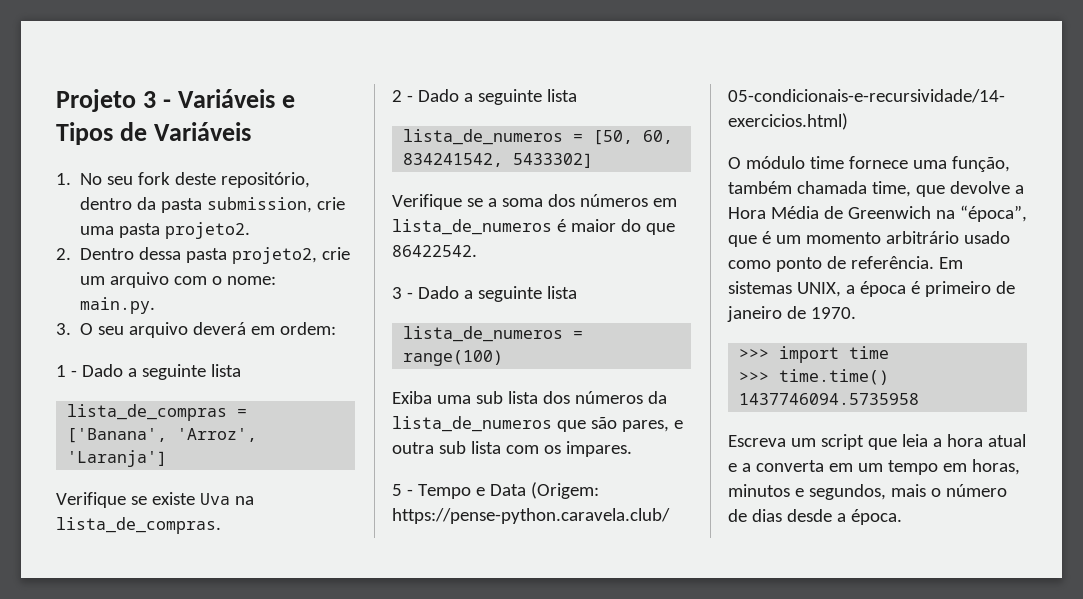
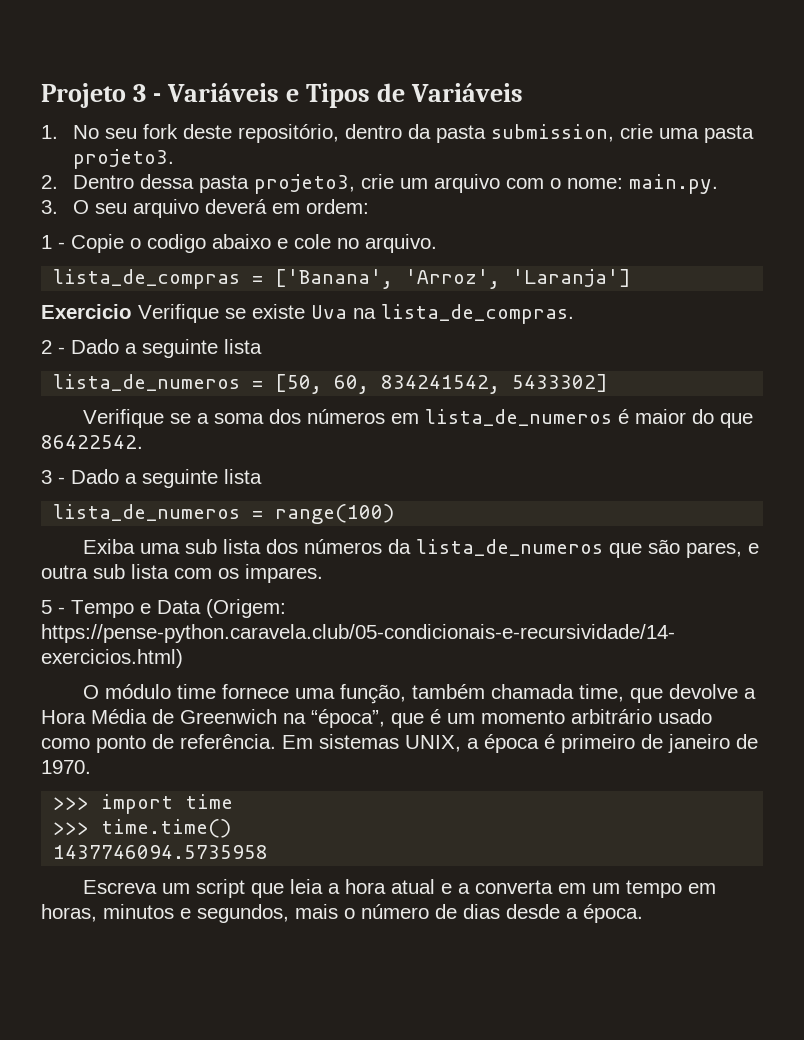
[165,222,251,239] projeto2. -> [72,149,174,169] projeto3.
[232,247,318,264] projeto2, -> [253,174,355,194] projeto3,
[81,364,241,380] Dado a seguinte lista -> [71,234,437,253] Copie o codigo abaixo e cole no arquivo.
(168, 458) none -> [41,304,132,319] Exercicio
--
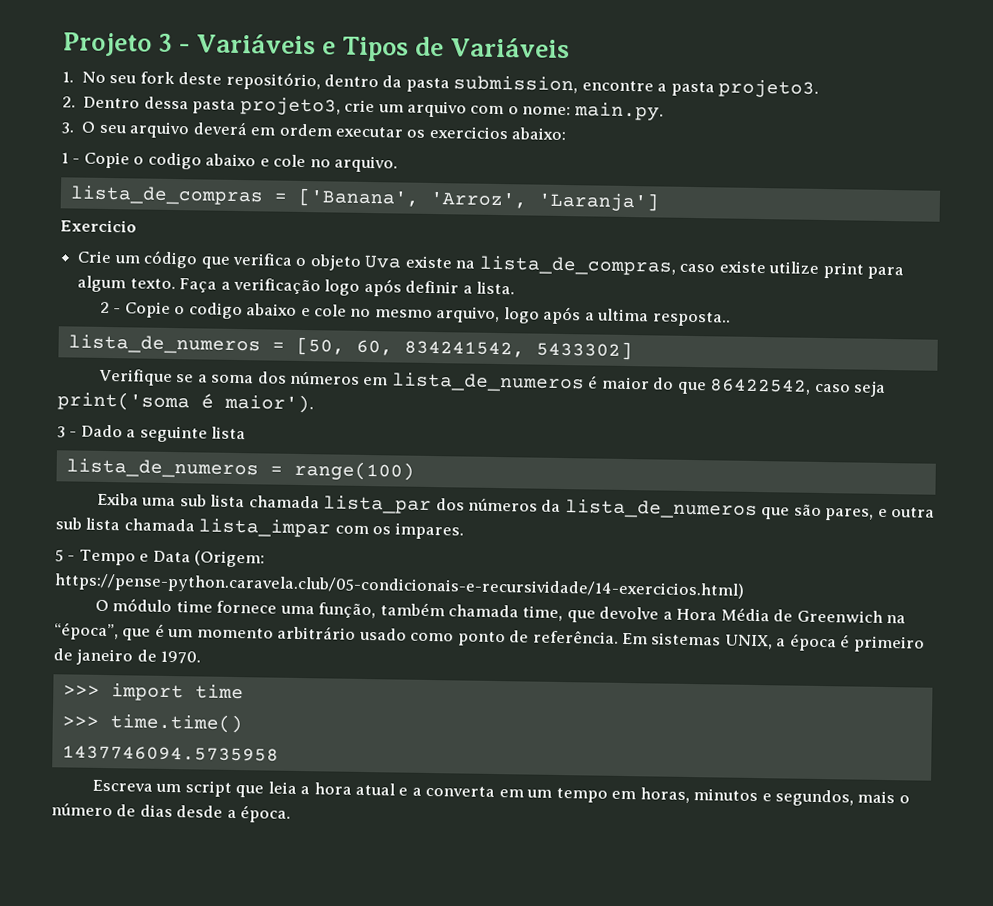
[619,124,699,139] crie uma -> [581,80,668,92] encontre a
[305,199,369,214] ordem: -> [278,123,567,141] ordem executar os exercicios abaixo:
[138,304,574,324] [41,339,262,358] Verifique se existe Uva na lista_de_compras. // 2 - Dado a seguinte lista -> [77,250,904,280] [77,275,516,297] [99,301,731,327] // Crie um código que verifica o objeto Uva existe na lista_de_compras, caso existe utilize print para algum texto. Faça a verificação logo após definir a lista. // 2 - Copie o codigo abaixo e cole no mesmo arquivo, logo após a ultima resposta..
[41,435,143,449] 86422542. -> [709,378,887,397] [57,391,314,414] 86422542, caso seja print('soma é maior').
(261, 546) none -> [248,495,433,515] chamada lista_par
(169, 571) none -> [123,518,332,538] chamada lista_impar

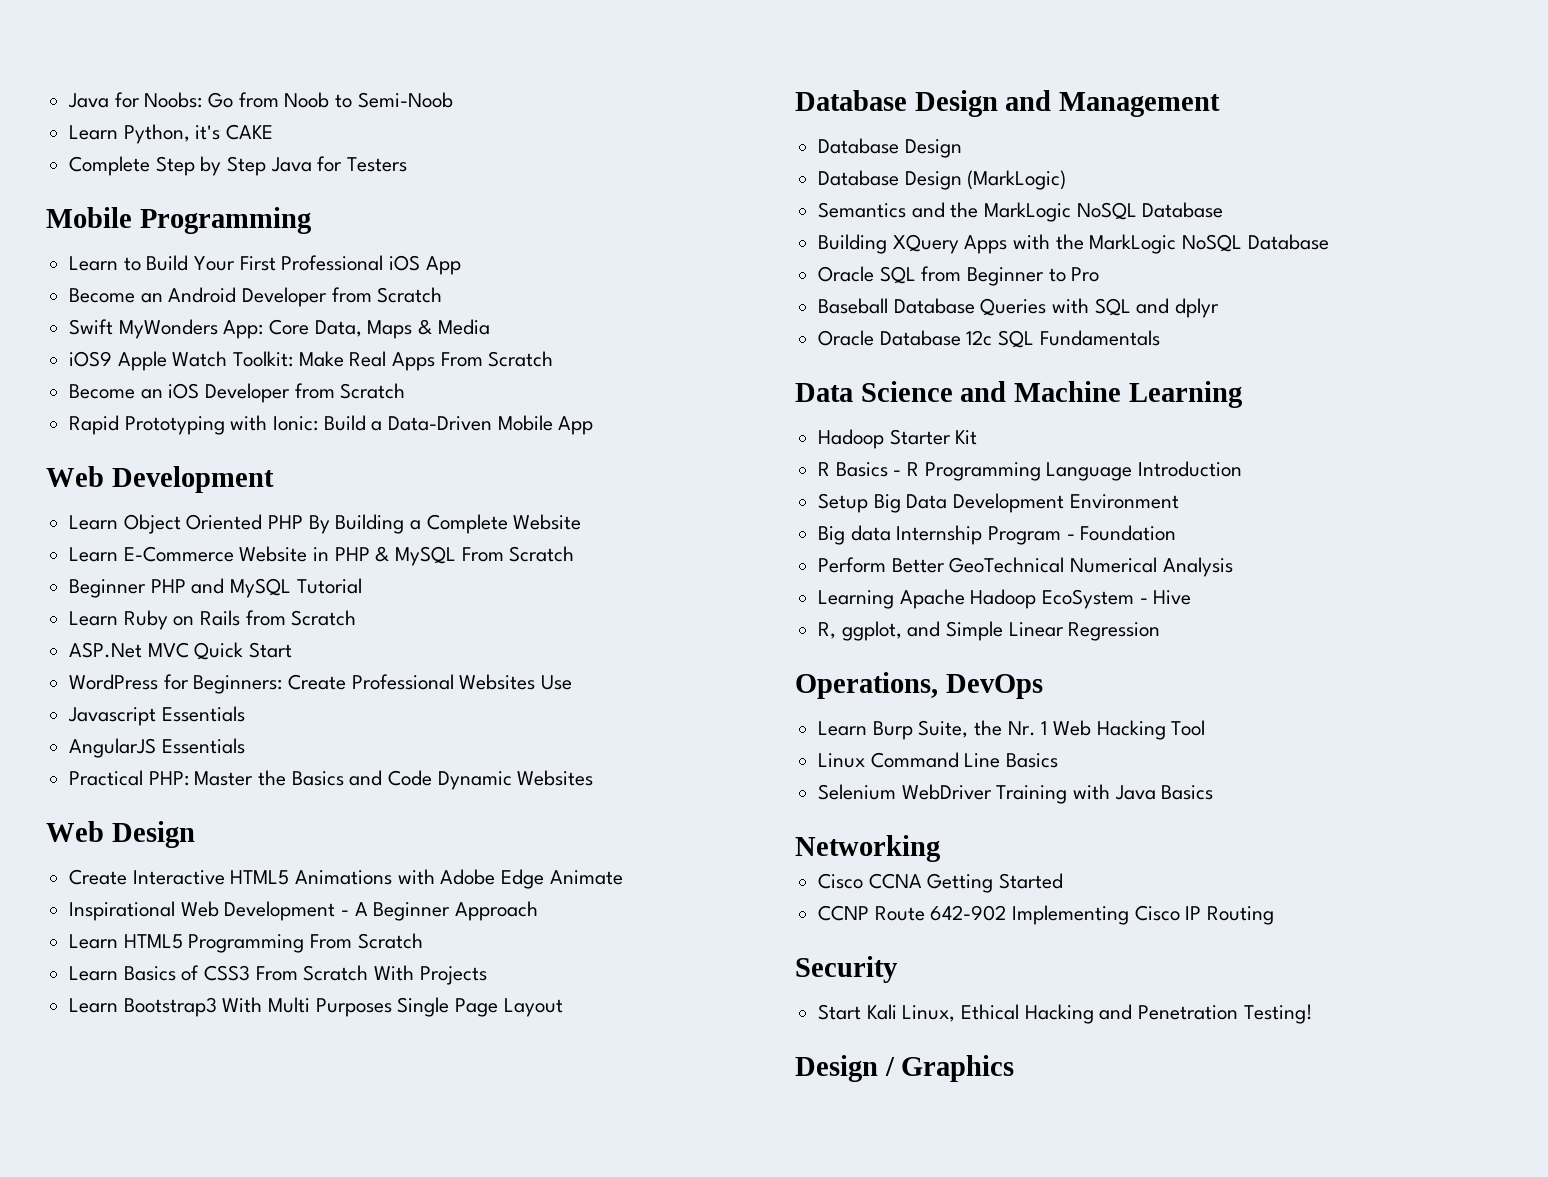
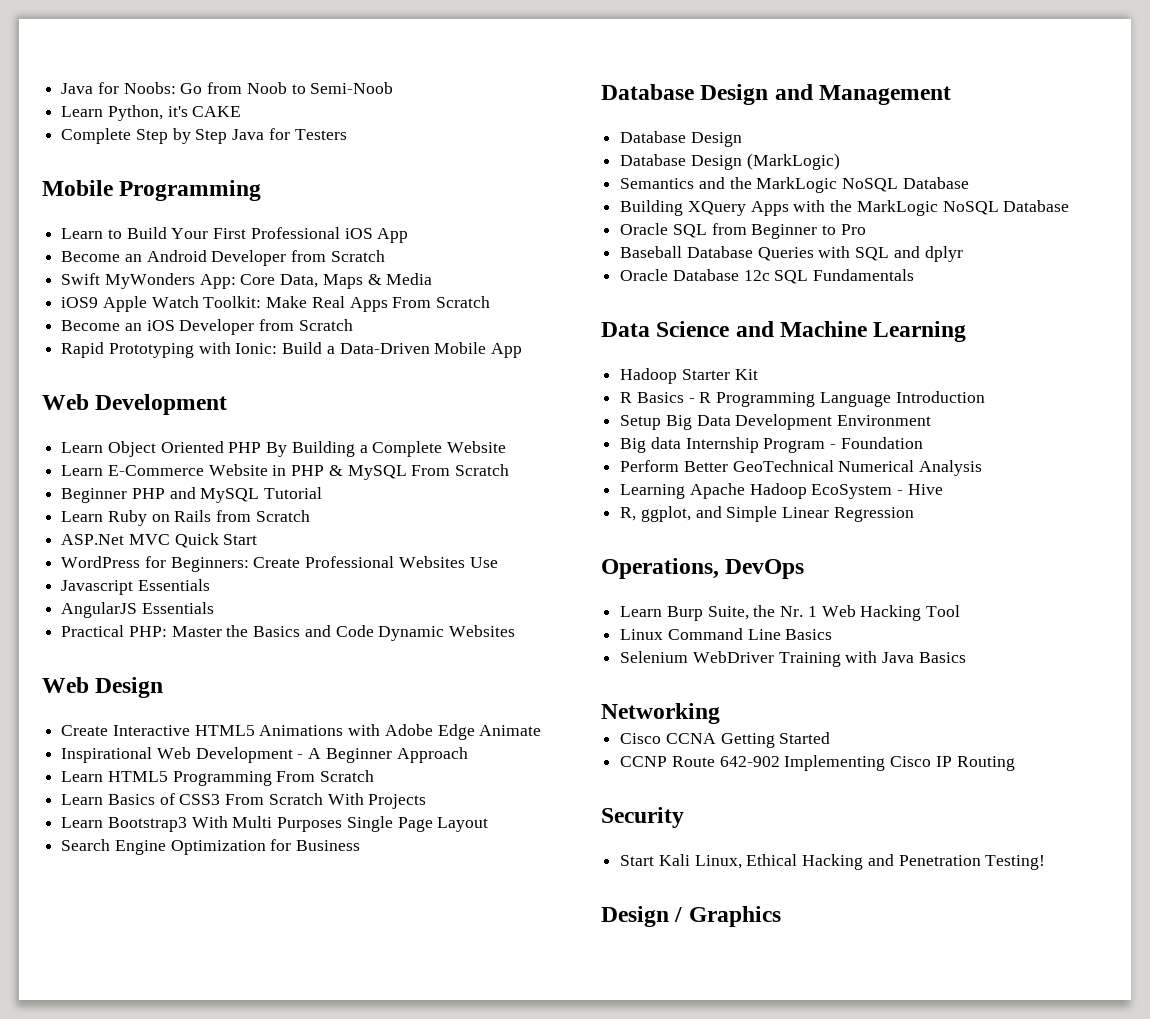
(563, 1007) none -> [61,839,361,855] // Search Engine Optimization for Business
--
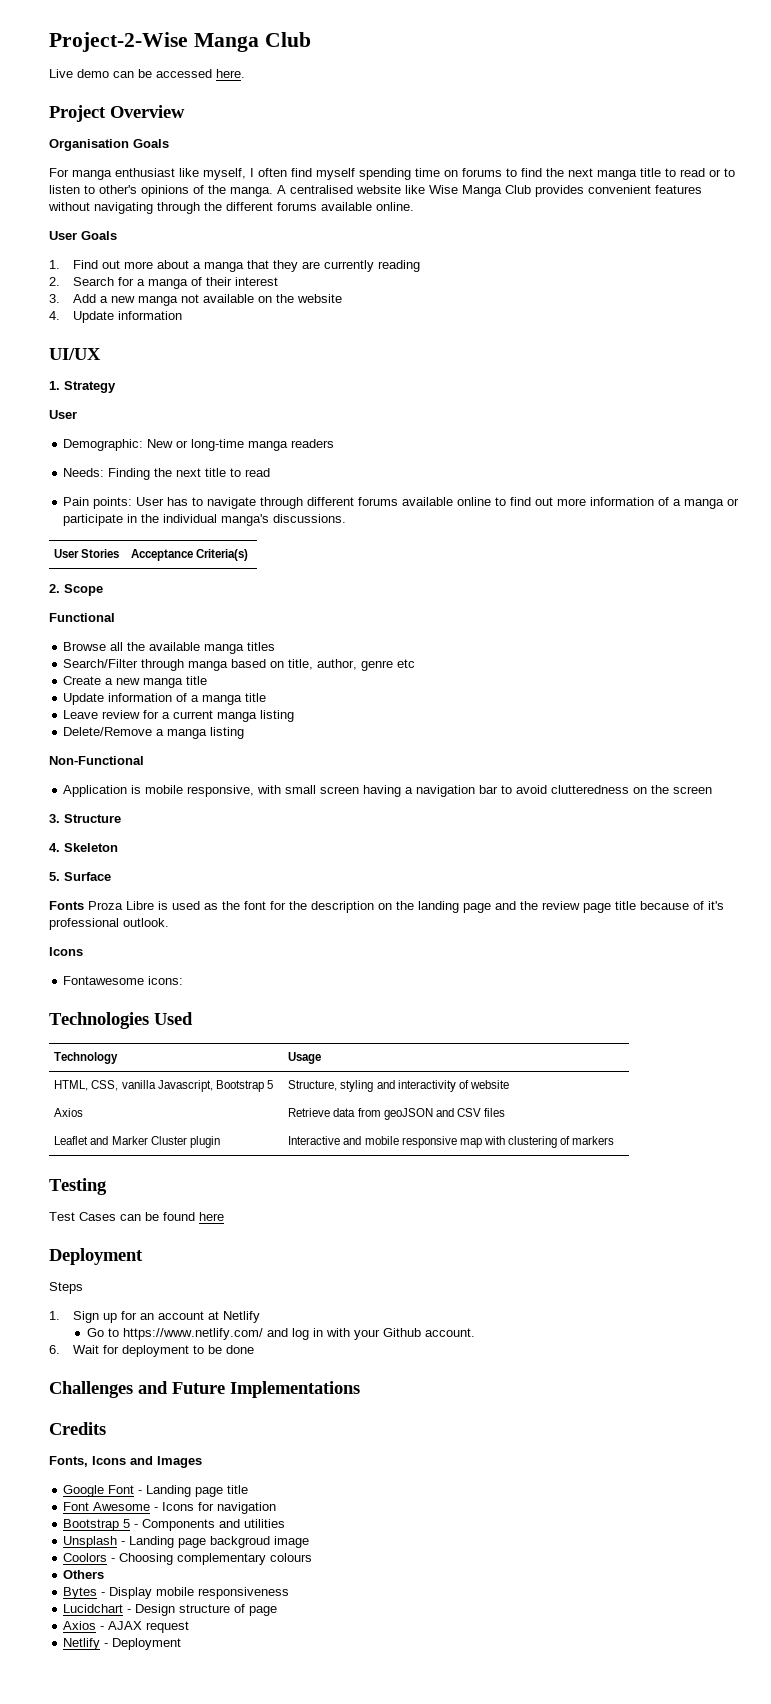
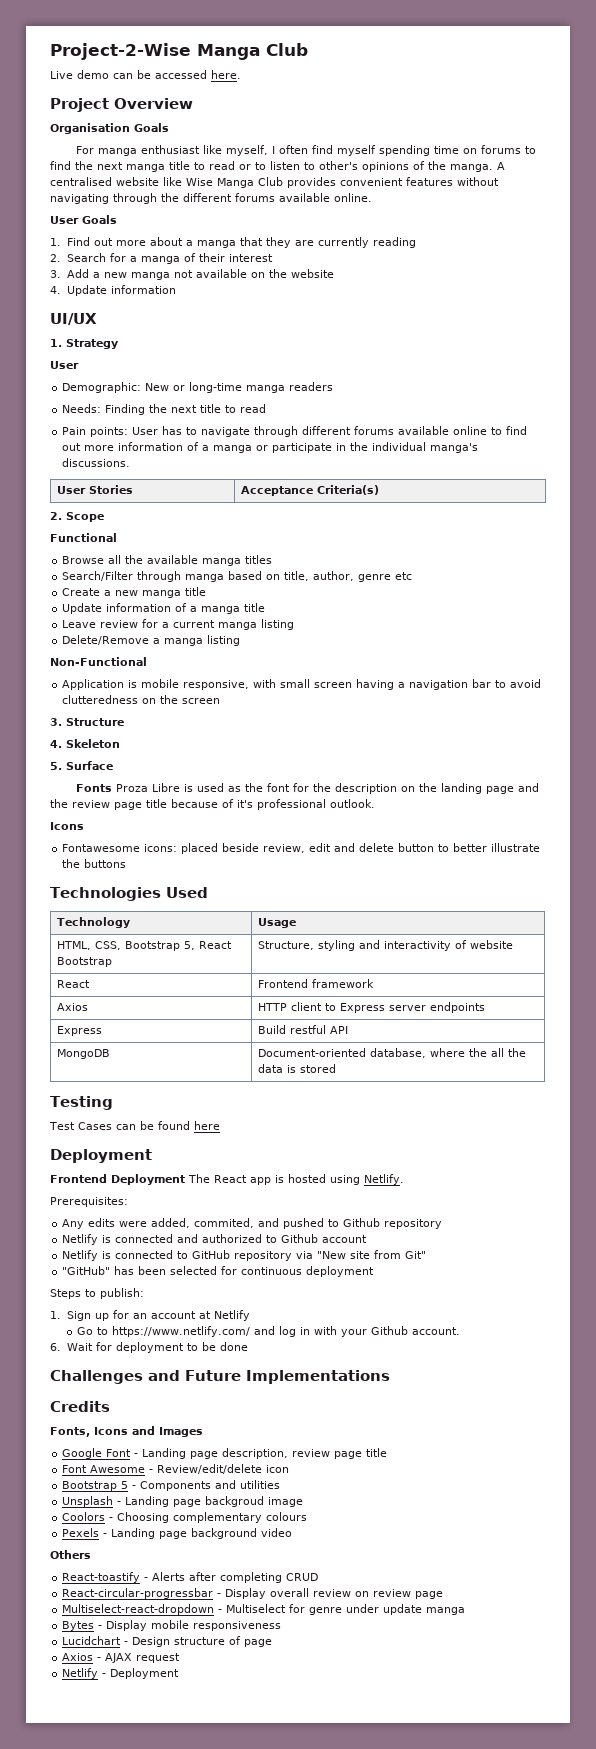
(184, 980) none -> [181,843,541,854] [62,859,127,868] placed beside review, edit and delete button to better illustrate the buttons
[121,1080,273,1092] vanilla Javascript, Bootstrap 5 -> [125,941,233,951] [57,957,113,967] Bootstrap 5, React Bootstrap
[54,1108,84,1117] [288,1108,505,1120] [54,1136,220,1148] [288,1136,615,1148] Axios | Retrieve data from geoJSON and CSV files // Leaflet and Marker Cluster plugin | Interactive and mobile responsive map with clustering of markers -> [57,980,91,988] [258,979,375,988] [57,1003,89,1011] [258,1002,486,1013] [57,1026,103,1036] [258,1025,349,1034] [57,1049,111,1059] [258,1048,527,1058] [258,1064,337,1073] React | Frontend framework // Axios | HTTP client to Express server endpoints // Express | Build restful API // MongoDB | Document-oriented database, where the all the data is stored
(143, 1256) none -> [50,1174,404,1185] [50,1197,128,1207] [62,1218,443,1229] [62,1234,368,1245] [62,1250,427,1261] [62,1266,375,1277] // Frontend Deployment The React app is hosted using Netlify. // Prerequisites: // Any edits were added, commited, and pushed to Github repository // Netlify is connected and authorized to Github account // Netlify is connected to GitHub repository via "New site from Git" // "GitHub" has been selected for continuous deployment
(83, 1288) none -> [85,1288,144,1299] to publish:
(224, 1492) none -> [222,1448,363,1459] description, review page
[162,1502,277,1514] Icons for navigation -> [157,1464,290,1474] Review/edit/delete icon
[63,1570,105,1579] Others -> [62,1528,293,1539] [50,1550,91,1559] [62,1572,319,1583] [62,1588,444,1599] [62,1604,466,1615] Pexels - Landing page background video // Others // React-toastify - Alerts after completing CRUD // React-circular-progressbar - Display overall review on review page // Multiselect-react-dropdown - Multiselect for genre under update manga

> [INSTRUCTION] Would you output, from the records above, exactly the run of lines that starts at the line containing "[121,1080,273,1092] vanilla Javascript, Bootstrap" and ends at the line containing "[63,1570,105,1579] Others ->", and only that run?

> [REPLY TO THE EXERCISE]
[121,1080,273,1092] vanilla Javascript, Bootstrap 5 -> [125,941,233,951] [57,957,113,967] Bootstrap 5, React Bootstrap
[54,1108,84,1117] [288,1108,505,1120] [54,1136,220,1148] [288,1136,615,1148] Axios | Retrieve data from geoJSON and CSV files // Leaflet and Marker Cluster plugin | Interactive and mobile responsive map with clustering of markers -> [57,980,91,988] [258,979,375,988] [57,1003,89,1011] [258,1002,486,1013] [57,1026,103,1036] [258,1025,349,1034] [57,1049,111,1059] [258,1048,527,1058] [258,1064,337,1073] React | Frontend framework // Axios | HTTP client to Express server endpoints // Express | Build restful API // MongoDB | Document-oriented database, where the all the data is stored
(143, 1256) none -> [50,1174,404,1185] [50,1197,128,1207] [62,1218,443,1229] [62,1234,368,1245] [62,1250,427,1261] [62,1266,375,1277] // Frontend Deployment The React app is hosted using Netlify. // Prerequisites: // Any edits were added, commited, and pushed to Github repository // Netlify is connected and authorized to Github account // Netlify is connected to GitHub repository via "New site from Git" // "GitHub" has been selected for continuous deployment
(83, 1288) none -> [85,1288,144,1299] to publish:
(224, 1492) none -> [222,1448,363,1459] description, review page
[162,1502,277,1514] Icons for navigation -> [157,1464,290,1474] Review/edit/delete icon
[63,1570,105,1579] Others -> [62,1528,293,1539] [50,1550,91,1559] [62,1572,319,1583] [62,1588,444,1599] [62,1604,466,1615] Pexels - Landing page background video // Others // React-toastify - Alerts after completing CRUD // React-circular-progressbar - Display overall review on review page // Multiselect-react-dropdown - Multiselect for genre under update manga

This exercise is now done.